Since last year there has been a nation wide appeal to boycott Chinese products in India.
The Government of India even banned a lot of Chinese apps in the wake of this situation.
There were some similar situations during the 1962 conflict between India and China too. The understanding between India and China went for a toss. The famous slogan ‘Hindi-Chini Bhai Bhai’ got converted to ‘Hindi-Chini Bye Bye’ within no time!
It was during this time that one of the biggest industrialist of India, Ratan Tata was very close to getting married but the marriage did not happen. At the age of 82, Ratan Tata is still unmarried.
In an interview to CNN International’s Talk Asia, Ratan Tata said, “I came seriously close to getting married four times and each time I backed off in fear or for one reason or another”.
He added, “Each occasion was different, but in hindsight when I look at the people involved, it wasn’t a bad thing what I did. I think it may have been more complex had the marriage taken place.”
Relationship with an American girl in Los Angeles
When asked about the number of times he fell in love, he confessed, “seriously, four times”.
When Ratan Tata was asked about his love life in an interview to CNN International’s Talk Asia programme, he said, “I was probably the most serious when I was working in the US and the only reason we didn’t get married was that I came back to India and she was to follow me. That was the year of the Indo-Chinese conflict. This conflict in the snowy, uninhabited part of the Himalayas was seen in the United States as a major war between India and China and so, she didn’t come and finally got married in the US thereafter.”
There is not much information available about that American lady who was in Ratan Tata’s life.
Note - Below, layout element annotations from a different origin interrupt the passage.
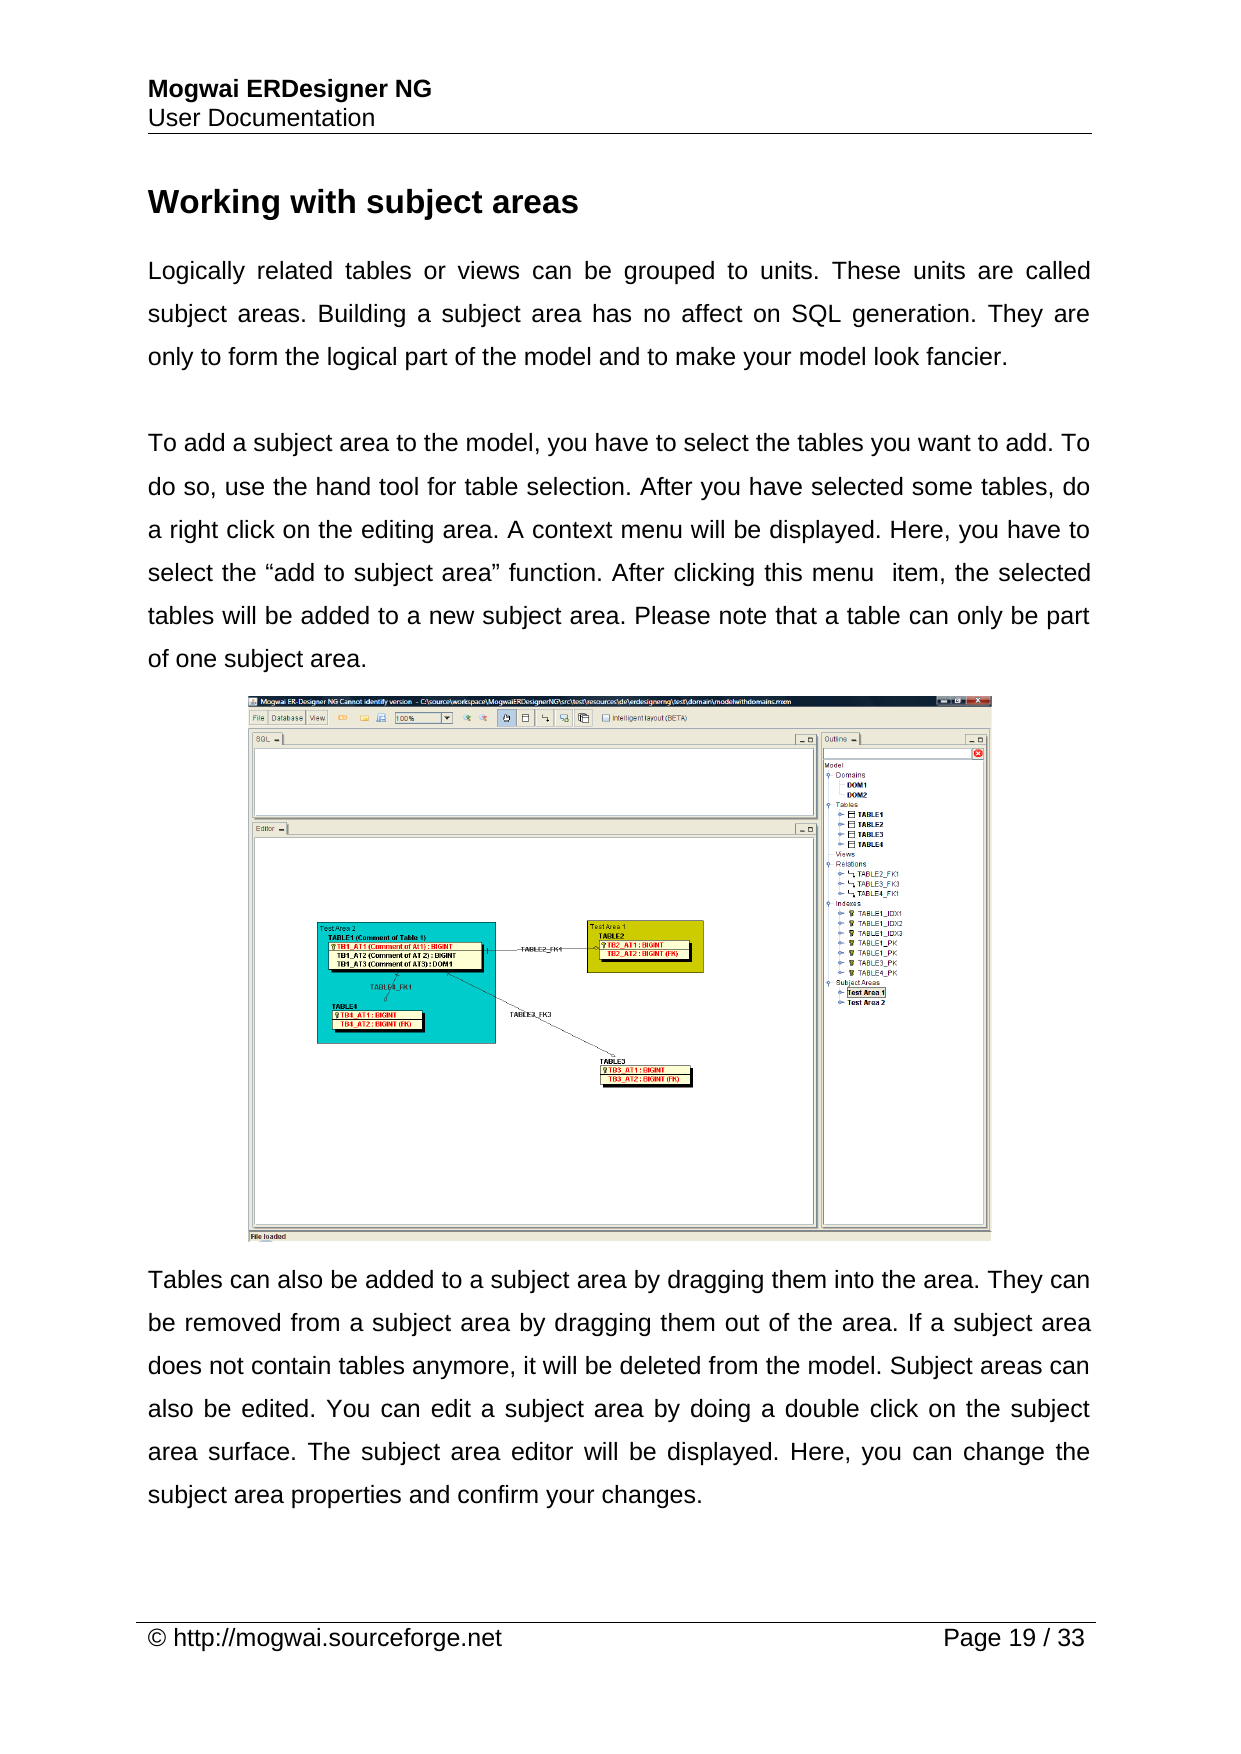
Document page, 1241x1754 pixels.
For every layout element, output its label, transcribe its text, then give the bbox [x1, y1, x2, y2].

picture [248, 696, 992, 1242]
text Tables can also be added to a subject area by dragging them into the area. They can be removed from a subject area by dragging them out of the area. If a subject area does not contain tables anymore, it will be deleted from the model. Subject areas can also be edited. You can edit a subject area by doing a double click on the subject area surface. The subject area editor will be displayed. Here, you can change the subject area properties and confirm your changes. [148, 1265, 1092, 1509]
text To add a subject area to the model, you have to select the tables you want to add. To do so, use the hand tool for table selection. After you have selected some tables, do a right click on the editing area. A context menu will be displayed. Here, you have to select the “add to subject area” function. After clicking this menu item, the selected tables will be added to a new subject area. Please note that a table can only be part of one subject area. [148, 428, 1092, 673]
subtitle Working with subject areas [148, 182, 1092, 221]
text Logically related tables or views can be grouped to units. These units are called subject areas. Building a subject area has no affect on SQL generation. They are only to form the logical part of the model and to make your model look fancier. [148, 256, 1092, 371]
Ratan Tata almost got married
In an interview with Humans of Bombay he revealed, “It was in LA that I fell in love and almost got married. But at the same time I had made the decision to move back at least temporarily since I had been away from my grandmother who wasn’t keeping too well for almost 7 years. So I came back to visit her and thought that the person I wanted to marry would come to India with me, but because of the 1962 Indo-China war her parent’s weren’t okay with her making the move anymore, and the relationship fell apart.”
His parents had a Divorce
In the interview he opened up about his parents’ divorce saying, “I had a happy childhood, but as my brother and I got older, we faced a fair bit of ragging and personal discomfort because of our parent’s divorce, which in those days wasn’t as common as it is today. But my grandmother brought us up in every way. Soon after when my mother remarried, the boys at school started saying all kinds of things about us — constantly and aggressively. But our grandmother taught us to retain dignity at all costs, a value that’s stayed with me until today.”
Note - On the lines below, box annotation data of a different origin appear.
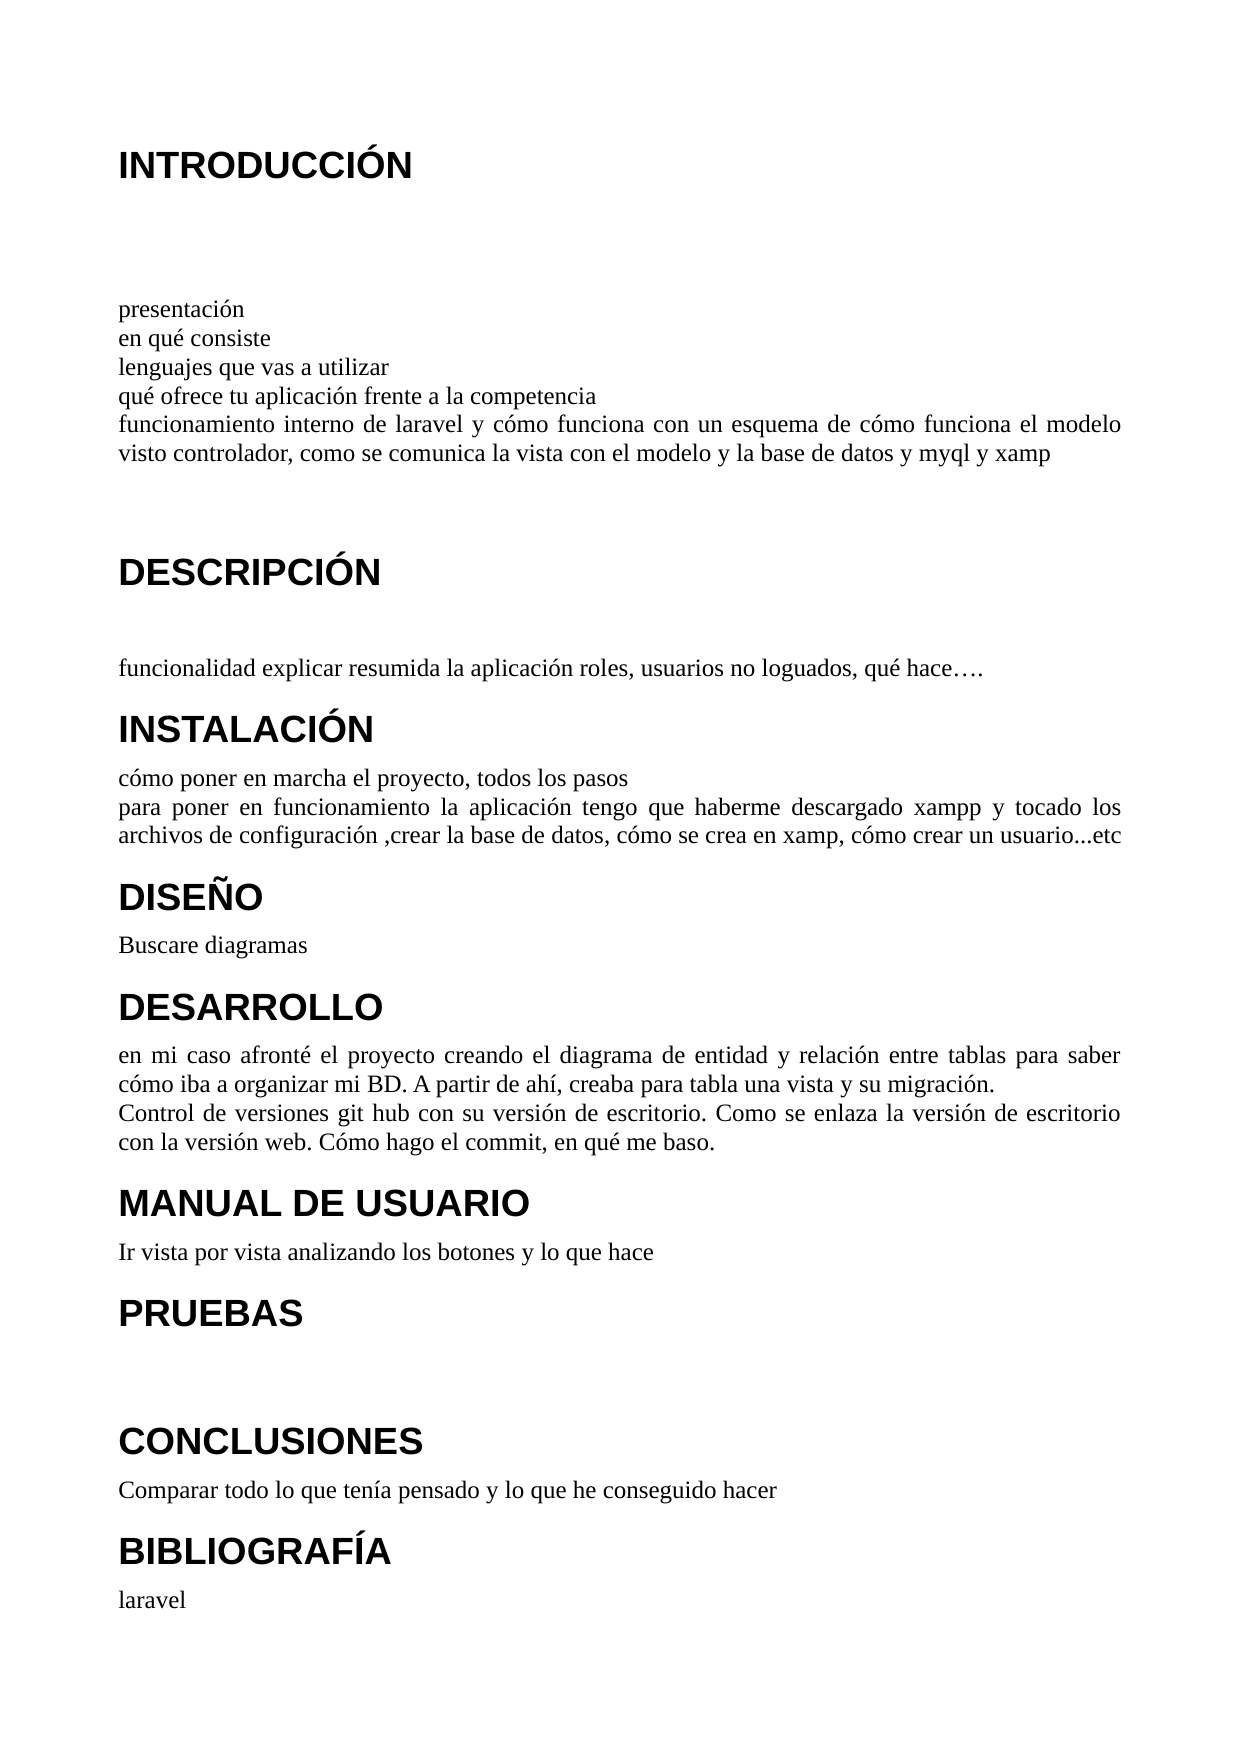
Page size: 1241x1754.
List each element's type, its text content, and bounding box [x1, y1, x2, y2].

subtitle PRUEBAS [118, 1290, 1122, 1334]
text funcionamiento interno de laravel y cómo funciona con un esquema de cómo funciona el modelo visto controlador, como se comunica la vista con el modelo y la base de datos y myql y xamp [118, 409, 1122, 467]
subtitle DISEÑO [118, 874, 1122, 918]
subtitle BIBLIOGRAFÍA [118, 1529, 1122, 1573]
subtitle INTRODUCCIÓN [118, 143, 1122, 187]
subtitle CONCLUSIONES [118, 1419, 1122, 1463]
text laravel [118, 1585, 1122, 1614]
text lenguajes que vas a utilizar [118, 352, 1122, 381]
text Comparar todo lo que tenía pensado y lo que he conseguido hacer [118, 1475, 1122, 1504]
text cómo poner en marcha el proyecto, todos los pasos [118, 763, 1122, 792]
text funcionalidad explicar resumida la aplicación roles, usuarios no loguados, qué hace…. [118, 653, 1122, 682]
text Control de versiones git hub con su versión de escritorio. Como se enlaza la versión de escritorio con la versión web. Cómo hago el commit, en qué me baso. [118, 1098, 1122, 1155]
subtitle MANUAL DE USUARIO [118, 1180, 1122, 1224]
subtitle INSTALACIÓN [118, 707, 1122, 751]
text en qué consiste [118, 323, 1122, 352]
text Buscare diagramas [118, 931, 1122, 959]
text qué ofrece tu aplicación frente a la competencia [118, 381, 1122, 409]
text Ir vista por vista analizando los botones y lo que hace [118, 1237, 1122, 1265]
subtitle DESCRIPCIÓN [118, 549, 1122, 593]
text en mi caso afronté el proyecto creando el diagrama de entidad y relación entre tablas para saber cómo iba a organizar mi BD. A partir de ahí, creaba para tabla una vista y su migración. [118, 1040, 1122, 1098]
text para poner en funcionamiento la aplicación tengo que haberme descargado xampp y tocado los archivos de configuración ,crear la base de datos, cómo se crea en xamp, cómo crear un usuario...etc [118, 792, 1122, 849]
subtitle DESARROLLO [118, 984, 1122, 1028]
text presentación [118, 294, 1122, 323]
Differences with his father
Talking about his relationship with his father, Ratan Tata told that his father’s thinking was very different from his thinking. He said, “I wanted to learn to play the violin, my father insisted on the piano. I wanted to go to college in the US, he insisted on the UK. I wanted to be an architect, he insisted on me becoming an engineer. If it weren’t for my grandmother, I wouldn’t have ended up at Cornell University in the US. It was because of her that even though I enrolled for mechanical engineering, I switched majors and graduated with a degree in architecture.”
He added, “My father was quite upset and there was a fair bit of rancour, but I was finally my own, independent person in college, and it was my grandmother who taught me that courage to speak up can also be soft and dignified.”